Yo recuerdo los movimientos que han antecedido al que hoy nos ocupa en la sucesión en la rectoría. Es reconocer que los estudiantes son la savia viva que mueve a las universidades. Los formamos para que florezcan en múltiples sentidos, y los modelos universitarios fomentan espíritus libres y críticos. Bajo esa lógica, los movimientos estudiantiles no pueden ni deben ser desvirtuados por supuestas manipulaciones, porque los jóvenes tienen capacidad y han sido preparados para tomar decisiones propias.
Con sus defectos y aciertos, los ejemplos más claros de ese ímpetu transformador están en nuestro propio himno: “enjambre de lumbre”. Cuando los jóvenes se movilizan, suelen hacerlo por causas justas, saliendo de su hábitat natural —el aula— para entrar en el campo de la disputa ideológica. Las protestas universitarias, creo yo, portan aires nuevos y generan relevos generacionales imprescindibles.
Recuerdo particularmente el movimiento estudiantil de 1976, el COCOL (Comité Coordinador de Lucha), que impidieron la reelección del primer Barrera. En 1978 fue el SITUAEM (Sindicato Único de Trabajadores) que también fue acompañado por los estudiantes, dónde tomaron las instalaciones de toda la universidad. En esos años surgieron nuevos liderazgos, al igual que en el contexto de los movimientos nacionales del Plan Carpizo y Ciudad Universitaria hacia 1987. Aunque en nuestra universidad no llegaron a huelga, sí marcaron presencia y resonancia.
Más adelante, los jóvenes mexiquenses secundaron las protestas por Ayotzinapa en 2014, y fue hasta cerca de 2020 cuando volvió a encenderse la chispa, con los famosos tendederos que denunciaban acoso y comportamientos indebidos por parte de docentes. Lo que quiero decir es que no debemos temer a los movimientos estudiantiles. Hoy la protesta es por un proceso sucesorio que ha dejado más dudas que certezas. Y, frente a la ausencia de diálogo las protestas han escalado a toda la comunidad universitaria, este tipo de conflictos no deben tratarse como amenazas, sino como oportunidades. La democracia sin conflicto no es más que un modelo autoritario. Procesar el conflicto es avanzar.

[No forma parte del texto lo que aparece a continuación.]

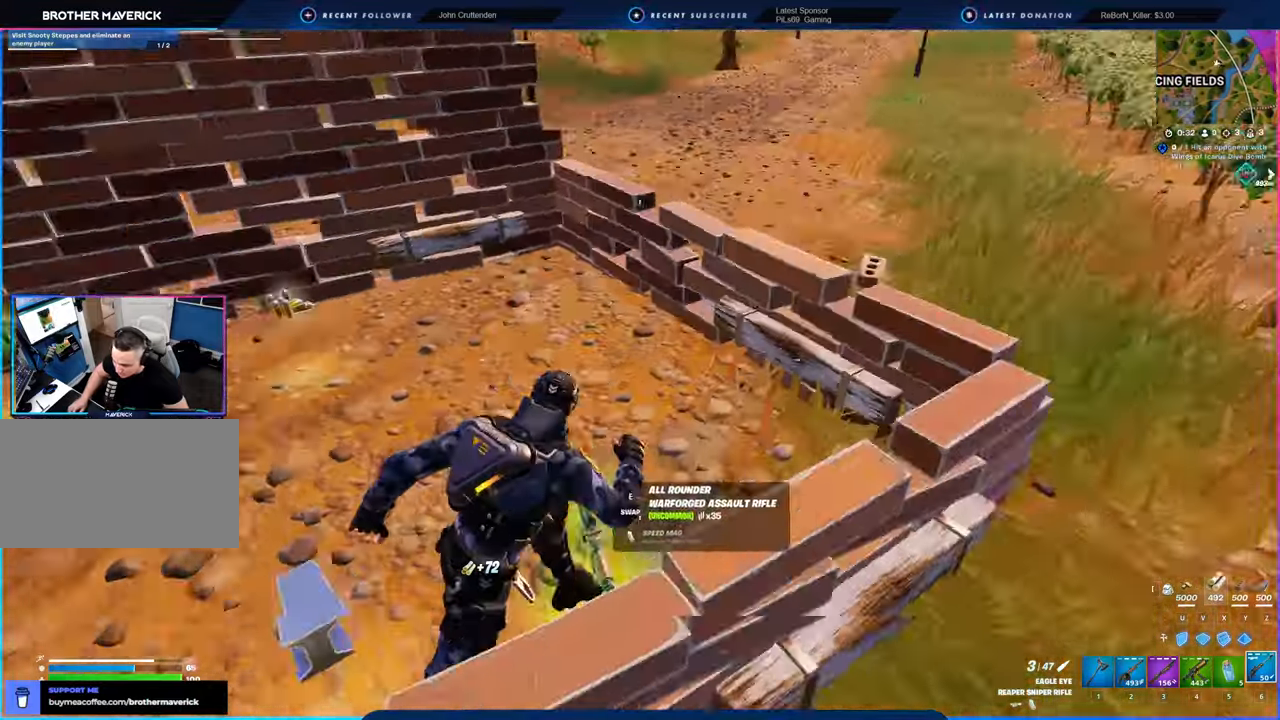
{"keys": ["w"], "mouse": [], "mouse_move": "left", "events": [[33, "d", "up"], [216, "d", "down"], [350, "d", "up"]]}
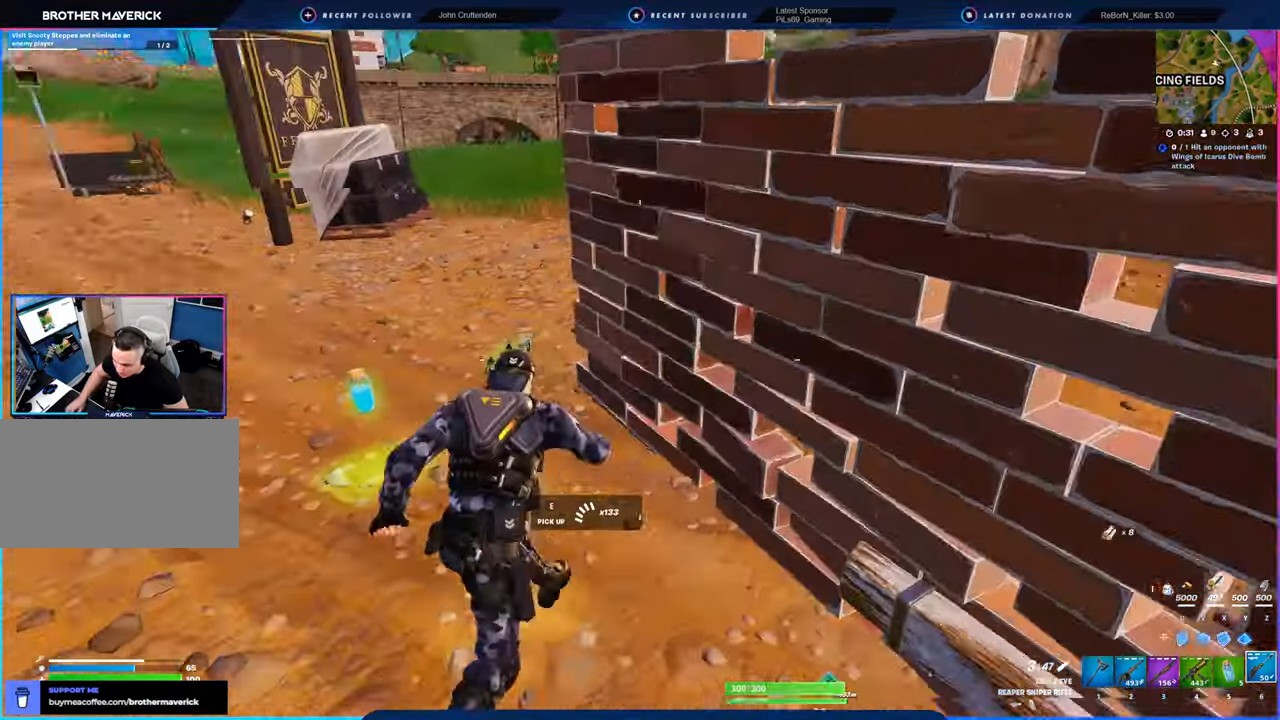
{"keys": ["a", "w"], "mouse": [], "mouse_move": "left", "events": [[233, "a", "down"]]}
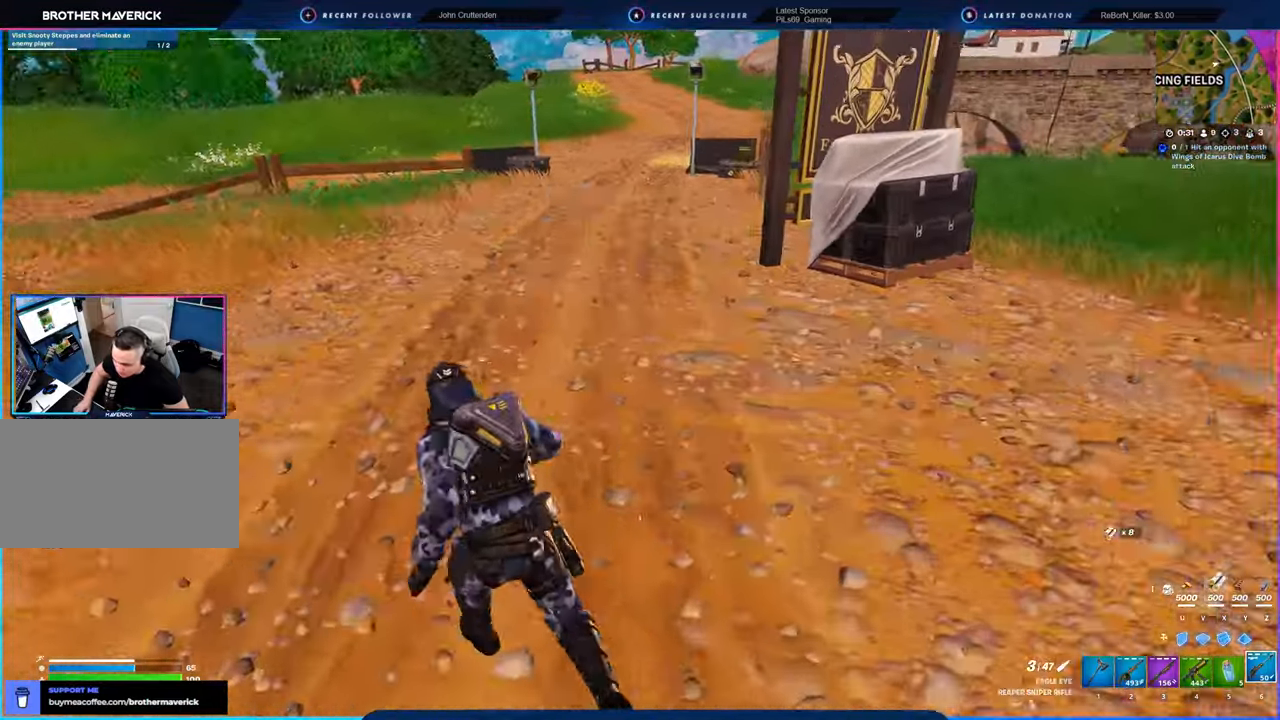
{"keys": ["a", "s"], "mouse": [], "mouse_move": "right", "events": [[116, "w", "up"], [200, "w", "down"], [250, "w", "up"], [383, "s", "down"]]}
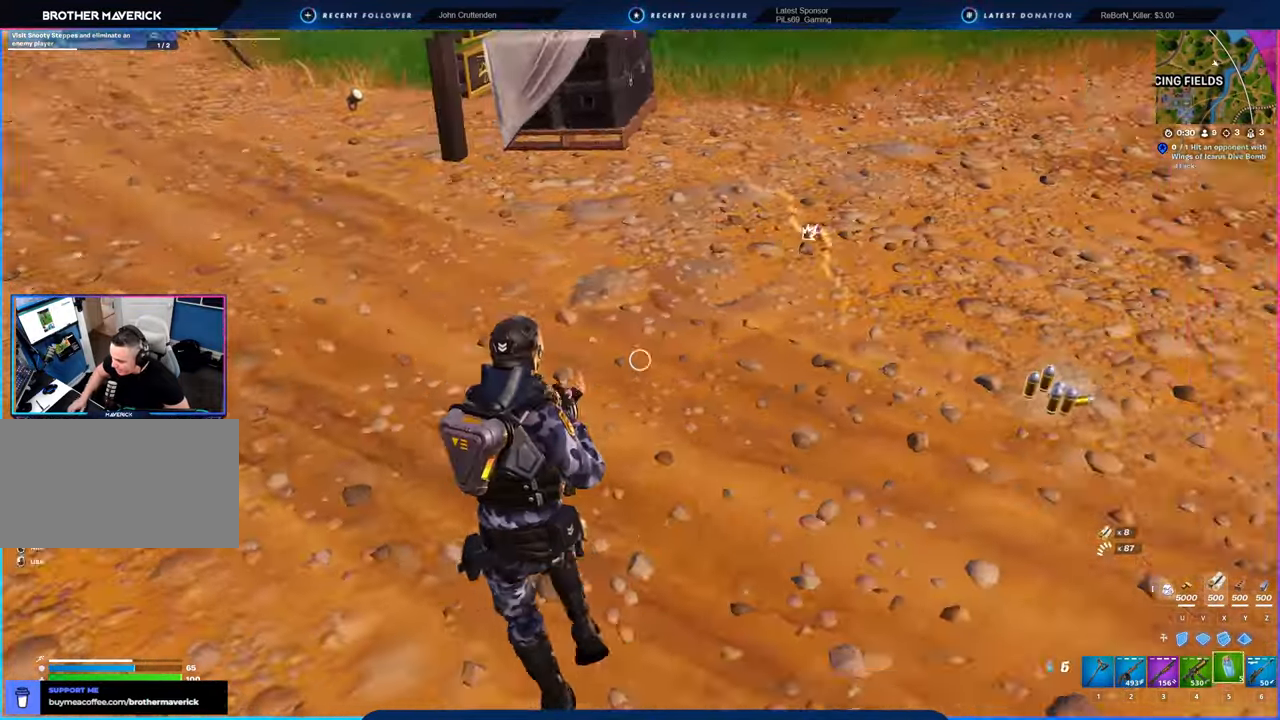
{"keys": ["d", "shift", "w"], "mouse": [], "mouse_move": "still", "events": [[50, "a", "up"], [50, "d", "down"], [66, "s", "up"], [250, "w", "down"], [383, "shift", "down"]]}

En medio de esta coyuntura, la declinación de Eréndira Fierro al proceso de designación no logró calmar los ánimos. Por el contrario, abrió paso a una discusión más amplia sobre la legitimidad del proceso y el futuro inmediato de la universidad. Dicha renuncia se convirtió en un parteaguas que dejó claro que las inquietudes no se limitan a una figura, sino a todo un modelo de toma de decisiones.
Los liderazgos que se están formando, así como las exigencias de discutir qué universidad queremos, seguirán creciendo. Las causas universitarias, cuando salen de las aulas, se convierten en causas colectivas. Así ha sido antes y así será ahora. Lo que sigue es talento para dialogar, atención para escuchar, fraternidad para entenderse y respeto, mucho respeto por los principios que han sostenido a la universidad pública desde que conquistamos su autonomía.
A esta postura se ha sumado una parte del personal académico, quienes a través de un pronunciamiento hicieron un llamado a la reflexión institucional, vale la pena destacar que ese documento, firmado por representantes de múltiples facultades e institutos, refleja un sentir colectivo que rebasa las fronteras estudiantiles. En él, se reconoce la legitimidad de las demandas del alumnado, se exhorta a detener el proceso de auscultación cuantitativa ante la falta de condiciones adecuadas, y se solicita instalar canales de diálogo eficaces y respetuosos, así como la exigencia de que cualquier solución respete la legalidad universitaria vigente.
Este pliego no es solo una postura gremial; es una muestra más de que el proceso de sucesión debe abrirse al escrutinio de toda la comunidad. La universidad es una construcción colectiva, y no puede continuar avanzando sin reconocer la pluralidad de voces que hoy exigen ser escuchadas.